Drawing on the analogy of homocide above, it may be possible that the limitation protects the individuals against the effects that would flow from not having the limitation. If interpreters are compensated under the Medical Services Act, possible effects may be backlash by other groups who claim the distribution of funds toward this group is not justified. The purpose of the Medical Service Plan is to provide compensation such that everyone have access to basic health care. If part of the funds are allocated for interpreters, that would inevitably mean that part of the funds are taken away from another benefit. As such, the limitation may be protecting the deaf individuals against a larger group who would lose benefits as a result of distributing funds to for interpreters. However, such analysis is more analogous to the framework of Economic Efficiency, rather than Paternalism.
Another possible way the Medical Service Act protects the deaf individuals is that the deaf individuals may grow to rely on the Act, thus becoming dependent on the benefits and failing to find alternative methods to fund their medical needs. However, such is more a hypothetical harm than a real and imminent risk.

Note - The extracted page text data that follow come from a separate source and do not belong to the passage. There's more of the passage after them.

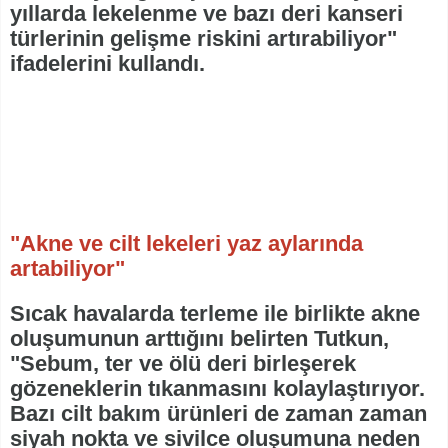
yıllarda lekelenme ve bazı deri kanseri
türlerinin gelişme riskini artırabiliyor"
ifadelerini kullandı.
"Akne ve cilt lekeleri yaz aylarında
artabiliyor"
Sıcak havalarda terleme ile birlikte akne
oluşumunun arttığını belirten Tutkun,
"Sebum, ter ve ölü deri birleşerek
gözeneklerin tıkanmasını kolaylaştırıyor.
Bazı cilt bakım ürünleri de zaman zaman
siyah nokta ve sivilce oluşumuna neden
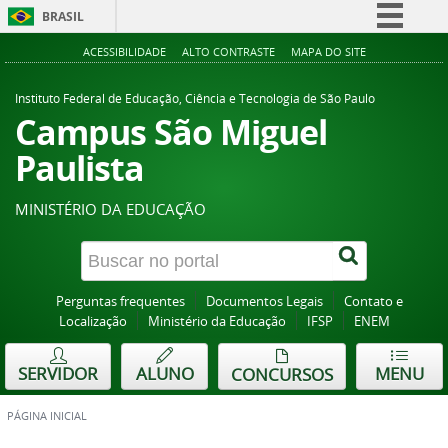
BRASIL
Simplifique!
ACESSIBILIDADE
ALTO CONTRASTE
MAPA DO SITE
Comunica BR
Instituto Federal de Educação, Ciência e Tecnologia de São Paulo
Participe
Campus São Miguel
Acesso à informação
Paulista
Legislação
MINISTÉRIO DA EDUCAÇÃO
Canais
Perguntas frequentes
Documentos Legais
Contato e
Localização
Ministério da Educação
IFSP
ENEM
SERVIDOR
ALUNO
MENU
CONCURSOS
PÁGINA INICIAL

In the analysis above, it can be seen that the notion of Paternalism is not an independent concept. Protection of individual must be understood in relations to what values or objectives are deserving of protection. Is the Medical Services Act justified because it protects against the possible issues of inequality raised by other groups? Or, would the Act not be justified because such is not a valid issue requiring protection? The notion of "protection" is abstract; should the protection be toward real and substantial risks, such as the regulation mandating wearing seat belts, or can it be protection toward a possible harm, such as the harm of individuals growing dependent on the benefits derived from the Medical Services Act? The line to be drawn on "protection" is not an absolute line, but rather, a negotiated boundary, and it appears to be set by the law-makers, while individuals, such as the Plaintiffs in the case, to re-negotiate its boundaries.